В тот же день меня определили в гимназию имени Бисмарка в Вильмерсдорфе. Отец осторожно обронил несколько слов о моей робости и запуганности. И эти слова упали на хорошую почву. Первое время новые учителя оставляли меня в покое, но когда потом начали постепенно втягивать меня в игру вопросов и ответов, то делалось это с такой осторожностью и добротой, что мою робость как рукой сняло, и я отвечал все, что знал.
Ну, а поскольку мои новые одноклассники не подозревали, что в прежнем классе я был козлом отпущения, и поскольку в гимназии Бисмарка не существовало никаких предрассудков относительно залатанных штанов, то я, бедный, слабоумный мальчик, вскоре оказался на хорошем счету и в списке переведенных в следующий класс был шестым среди тридцати двух.

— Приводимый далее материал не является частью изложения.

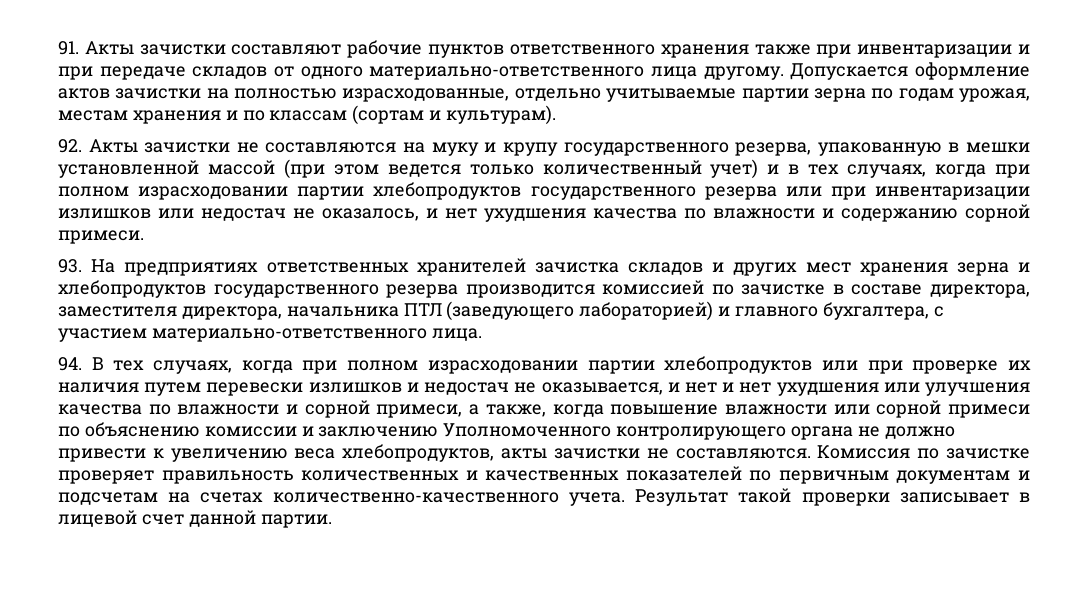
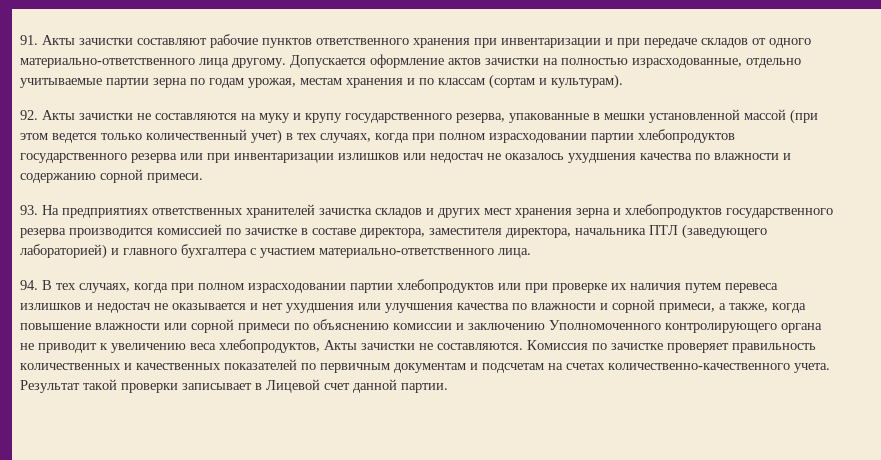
[754,44,811,55] также -> (470, 43) none
[817,142,942,156] упакованную -> [509,113,589,123] упакованные
[767,164,780,174] и -> (282, 136) none
[322,208,477,221] оказалось, и нет -> [505,153,564,160] оказалось
[822,302,929,320] бухгалтера, -> [181,244,247,258] бухгалтера
[206,382,304,396] перевески -> [725,283,778,293] перевеса
[541,382,717,395] оказывается, и нет -> [172,303,246,310] оказывается
[884,426,955,439] [58,448,146,462] должно привести -> [38,343,97,353] приводит
[501,448,548,459] акты -> [324,340,357,350] Акты
[58,510,137,527] лицевой -> [266,379,320,393] Лицевой

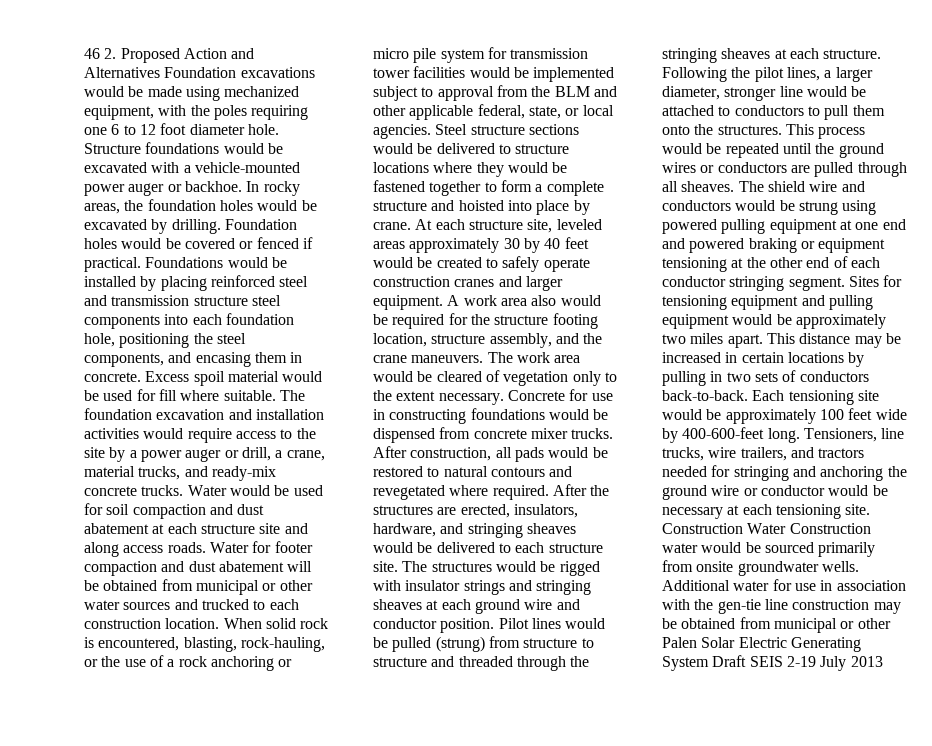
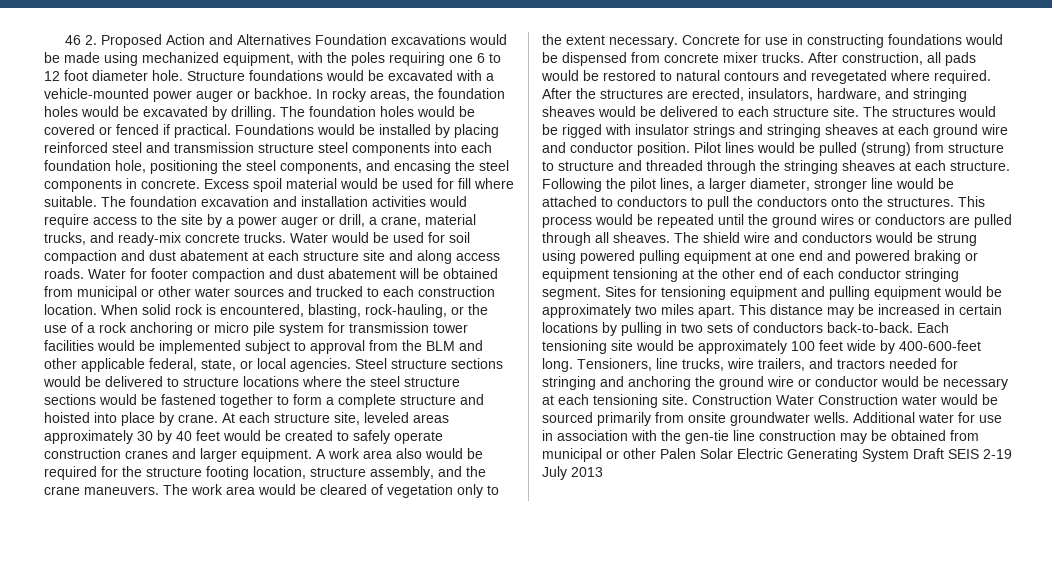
[224,219,297,230] Foundation -> [280,106,376,117] The foundation
[254,352,287,363] them -> [455,160,509,171] [44,179,122,192] the steel components
[476,162,504,177] they -> [346,376,460,387] [44,394,96,405] the steel structure sections
[852,105,885,116] them -> [733,196,827,207] the conductors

А мой добрейший отец, чье сердце никогда не ведало чувства мести, заготовил нотариально заверенную копию моего школьного свидетельства об успехах и поведении и послал его профессору Олеариусу с небольшой припиской: что скажет теперь господин профессор о моих способностях? Не согласится ли он с тем, что заблуждался в своих суждениях?
Разумеется, никакого ответа не последовало.
На Луипольдштрассе я иногда встречал Ганса Фётша. Но мы с ним ни разу не обменялись ни единым словом, мы даже не решались взглянуть друг другу в глаза...
СУДЕБНЫЕ ПРОЦЕССЫ
Отец мой был одержим одной-единственной страстью: юриспруденцией. Судейская профессия казалась ему самой благородной и самой ответственной из всех. Отец его тоже был юристом, и отец его отца, и так далее; насколько подсказывала память и гласили семейные предания, в нашем роду старший сын всегда был юристом; по маминой же линии преобладал пасторский сан. Не мудрено, что отцу очень хотелось, чтобы и я, как старший сын, пошел по его стопам.
Довольно рано отец поведал мне, как он, в ту пору еще воспитанник знаменитейшей «Шульпфорта» , пережил дни, когда был основан германский рейх и учрежден рейхсгерихт . Как у него еще тогда возникло не только желание, но и твердое намерение стать членом рейхсгерихта, как под влиянием этого решения он построил всю свою дальнейшую жизнь. Когда же я упрекнул его,— в то время отец уже казался мне очень старым,— что все-таки он еще не рейхсгерихтсрат , а только камергерихтсрат, отец, ничуть не обидевшись, улыбнулся уголками глаз и сказал:
— Потерпи еще годика три-четыре, сын мой, и ты дождешься этого. Шансы у меня наилучшие, а посему я полагаю, что их взвесят с должным вниманием.
И он оказался прав: мне не исполнилось еще и пятнадцати, как отец стал рейхсгерихтсратом.